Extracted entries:
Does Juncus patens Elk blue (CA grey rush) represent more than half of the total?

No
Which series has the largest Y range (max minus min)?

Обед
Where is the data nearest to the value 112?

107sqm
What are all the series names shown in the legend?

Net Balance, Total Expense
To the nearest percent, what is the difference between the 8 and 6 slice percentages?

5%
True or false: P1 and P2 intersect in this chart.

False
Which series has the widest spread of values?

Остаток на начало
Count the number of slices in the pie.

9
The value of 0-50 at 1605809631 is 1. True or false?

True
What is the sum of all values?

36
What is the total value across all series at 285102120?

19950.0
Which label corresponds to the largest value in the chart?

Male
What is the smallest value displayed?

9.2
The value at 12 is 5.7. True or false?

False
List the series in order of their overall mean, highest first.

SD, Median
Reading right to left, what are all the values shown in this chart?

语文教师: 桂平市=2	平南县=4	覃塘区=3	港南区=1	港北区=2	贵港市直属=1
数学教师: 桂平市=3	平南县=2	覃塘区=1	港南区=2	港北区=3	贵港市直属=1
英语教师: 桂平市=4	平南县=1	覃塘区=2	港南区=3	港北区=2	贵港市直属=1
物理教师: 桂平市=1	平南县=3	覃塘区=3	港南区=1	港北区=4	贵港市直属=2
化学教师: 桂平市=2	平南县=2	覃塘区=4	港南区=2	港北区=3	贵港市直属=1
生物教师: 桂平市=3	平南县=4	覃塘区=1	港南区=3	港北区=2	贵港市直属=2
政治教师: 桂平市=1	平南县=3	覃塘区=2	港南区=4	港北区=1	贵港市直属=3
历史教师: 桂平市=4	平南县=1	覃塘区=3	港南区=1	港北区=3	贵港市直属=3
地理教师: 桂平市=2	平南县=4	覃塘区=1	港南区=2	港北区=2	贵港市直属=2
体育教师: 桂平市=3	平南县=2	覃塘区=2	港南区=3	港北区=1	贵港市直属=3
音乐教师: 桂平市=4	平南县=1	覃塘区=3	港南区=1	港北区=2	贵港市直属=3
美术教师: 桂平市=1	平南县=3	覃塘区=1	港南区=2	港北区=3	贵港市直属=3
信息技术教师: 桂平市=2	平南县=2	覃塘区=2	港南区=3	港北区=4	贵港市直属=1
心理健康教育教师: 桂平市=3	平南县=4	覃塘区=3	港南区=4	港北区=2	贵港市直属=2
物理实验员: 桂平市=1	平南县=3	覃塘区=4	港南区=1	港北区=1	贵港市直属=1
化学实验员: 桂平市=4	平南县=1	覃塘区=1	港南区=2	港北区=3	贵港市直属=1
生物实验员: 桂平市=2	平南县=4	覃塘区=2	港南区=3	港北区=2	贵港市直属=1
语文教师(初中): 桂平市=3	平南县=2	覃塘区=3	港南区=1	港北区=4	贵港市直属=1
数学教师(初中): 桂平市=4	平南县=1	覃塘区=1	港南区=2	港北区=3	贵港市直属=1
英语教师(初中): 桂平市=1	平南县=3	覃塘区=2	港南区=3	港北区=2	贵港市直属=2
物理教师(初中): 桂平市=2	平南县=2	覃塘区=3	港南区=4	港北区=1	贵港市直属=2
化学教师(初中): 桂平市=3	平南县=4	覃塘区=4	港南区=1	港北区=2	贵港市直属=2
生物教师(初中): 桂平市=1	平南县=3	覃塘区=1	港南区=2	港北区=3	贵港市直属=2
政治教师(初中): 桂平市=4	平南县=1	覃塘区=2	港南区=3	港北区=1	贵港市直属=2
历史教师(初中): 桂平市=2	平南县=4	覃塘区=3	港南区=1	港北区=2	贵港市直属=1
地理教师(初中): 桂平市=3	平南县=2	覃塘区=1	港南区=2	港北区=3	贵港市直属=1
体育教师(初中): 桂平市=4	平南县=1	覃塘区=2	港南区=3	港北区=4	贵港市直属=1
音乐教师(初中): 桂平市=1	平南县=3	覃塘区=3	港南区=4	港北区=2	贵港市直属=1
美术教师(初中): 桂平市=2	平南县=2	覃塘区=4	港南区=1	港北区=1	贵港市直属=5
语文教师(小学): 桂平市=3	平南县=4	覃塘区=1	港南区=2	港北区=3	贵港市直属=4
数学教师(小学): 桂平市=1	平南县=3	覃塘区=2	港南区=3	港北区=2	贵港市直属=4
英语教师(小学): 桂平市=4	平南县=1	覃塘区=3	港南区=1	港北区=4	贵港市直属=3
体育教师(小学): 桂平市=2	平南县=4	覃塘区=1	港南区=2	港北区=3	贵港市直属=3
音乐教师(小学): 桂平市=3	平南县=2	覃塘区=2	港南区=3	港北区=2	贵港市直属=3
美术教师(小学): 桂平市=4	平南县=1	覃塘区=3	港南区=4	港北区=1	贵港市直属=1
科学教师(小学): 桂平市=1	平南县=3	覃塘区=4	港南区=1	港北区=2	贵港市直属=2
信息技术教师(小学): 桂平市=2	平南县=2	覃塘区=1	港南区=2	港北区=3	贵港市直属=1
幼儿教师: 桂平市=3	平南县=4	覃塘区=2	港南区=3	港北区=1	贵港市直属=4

§ **What is needed**
Please rewrite the entries above, substituting "data set" for every "series" and leaving everything else unchanged.

§ **Solution**
Does Juncus patens Elk blue (CA grey rush) represent more than half of the total?

No
Which data set has the largest Y range (max minus min)?

Обед
Where is the data nearest to the value 112?

107sqm
What are all the data set names shown in the legend?

Net Balance, Total Expense
To the nearest percent, what is the difference between the 8 and 6 slice percentages?

5%
True or false: P1 and P2 intersect in this chart.

False
Which data set has the widest spread of values?

Остаток на начало
Count the number of slices in the pie.

9
The value of 0-50 at 1605809631 is 1. True or false?

True
What is the sum of all values?

36
What is the total value across all data set at 285102120?

19950.0
Which label corresponds to the largest value in the chart?

Male
What is the smallest value displayed?

9.2
The value at 12 is 5.7. True or false?

False
List the data set in order of their overall mean, highest first.

SD, Median
Reading right to left, what are all the values shown in this chart?

语文教师: 桂平市=2	平南县=4	覃塘区=3	港南区=1	港北区=2	贵港市直属=1
数学教师: 桂平市=3	平南县=2	覃塘区=1	港南区=2	港北区=3	贵港市直属=1
英语教师: 桂平市=4	平南县=1	覃塘区=2	港南区=3	港北区=2	贵港市直属=1
物理教师: 桂平市=1	平南县=3	覃塘区=3	港南区=1	港北区=4	贵港市直属=2
化学教师: 桂平市=2	平南县=2	覃塘区=4	港南区=2	港北区=3	贵港市直属=1
生物教师: 桂平市=3	平南县=4	覃塘区=1	港南区=3	港北区=2	贵港市直属=2
政治教师: 桂平市=1	平南县=3	覃塘区=2	港南区=4	港北区=1	贵港市直属=3
历史教师: 桂平市=4	平南县=1	覃塘区=3	港南区=1	港北区=3	贵港市直属=3
地理教师: 桂平市=2	平南县=4	覃塘区=1	港南区=2	港北区=2	贵港市直属=2
体育教师: 桂平市=3	平南县=2	覃塘区=2	港南区=3	港北区=1	贵港市直属=3
音乐教师: 桂平市=4	平南县=1	覃塘区=3	港南区=1	港北区=2	贵港市直属=3
美术教师: 桂平市=1	平南县=3	覃塘区=1	港南区=2	港北区=3	贵港市直属=3
信息技术教师: 桂平市=2	平南县=2	覃塘区=2	港南区=3	港北区=4	贵港市直属=1
心理健康教育教师: 桂平市=3	平南县=4	覃塘区=3	港南区=4	港北区=2	贵港市直属=2
物理实验员: 桂平市=1	平南县=3	覃塘区=4	港南区=1	港北区=1	贵港市直属=1
化学实验员: 桂平市=4	平南县=1	覃塘区=1	港南区=2	港北区=3	贵港市直属=1
生物实验员: 桂平市=2	平南县=4	覃塘区=2	港南区=3	港北区=2	贵港市直属=1
语文教师(初中): 桂平市=3	平南县=2	覃塘区=3	港南区=1	港北区=4	贵港市直属=1
数学教师(初中): 桂平市=4	平南县=1	覃塘区=1	港南区=2	港北区=3	贵港市直属=1
英语教师(初中): 桂平市=1	平南县=3	覃塘区=2	港南区=3	港北区=2	贵港市直属=2
物理教师(初中): 桂平市=2	平南县=2	覃塘区=3	港南区=4	港北区=1	贵港市直属=2
化学教师(初中): 桂平市=3	平南县=4	覃塘区=4	港南区=1	港北区=2	贵港市直属=2
生物教师(初中): 桂平市=1	平南县=3	覃塘区=1	港南区=2	港北区=3	贵港市直属=2
政治教师(初中): 桂平市=4	平南县=1	覃塘区=2	港南区=3	港北区=1	贵港市直属=2
历史教师(初中): 桂平市=2	平南县=4	覃塘区=3	港南区=1	港北区=2	贵港市直属=1
地理教师(初中): 桂平市=3	平南县=2	覃塘区=1	港南区=2	港北区=3	贵港市直属=1
体育教师(初中): 桂平市=4	平南县=1	覃塘区=2	港南区=3	港北区=4	贵港市直属=1
音乐教师(初中): 桂平市=1	平南县=3	覃塘区=3	港南区=4	港北区=2	贵港市直属=1
美术教师(初中): 桂平市=2	平南县=2	覃塘区=4	港南区=1	港北区=1	贵港市直属=5
语文教师(小学): 桂平市=3	平南县=4	覃塘区=1	港南区=2	港北区=3	贵港市直属=4
数学教师(小学): 桂平市=1	平南县=3	覃塘区=2	港南区=3	港北区=2	贵港市直属=4
英语教师(小学): 桂平市=4	平南县=1	覃塘区=3	港南区=1	港北区=4	贵港市直属=3
体育教师(小学): 桂平市=2	平南县=4	覃塘区=1	港南区=2	港北区=3	贵港市直属=3
音乐教师(小学): 桂平市=3	平南县=2	覃塘区=2	港南区=3	港北区=2	贵港市直属=3
美术教师(小学): 桂平市=4	平南县=1	覃塘区=3	港南区=4	港北区=1	贵港市直属=1
科学教师(小学): 桂平市=1	平南县=3	覃塘区=4	港南区=1	港北区=2	贵港市直属=2
信息技术教师(小学): 桂平市=2	平南县=2	覃塘区=1	港南区=2	港北区=3	贵港市直属=1
幼儿教师: 桂平市=3	平南县=4	覃塘区=2	港南区=3	港北区=1	贵港市直属=4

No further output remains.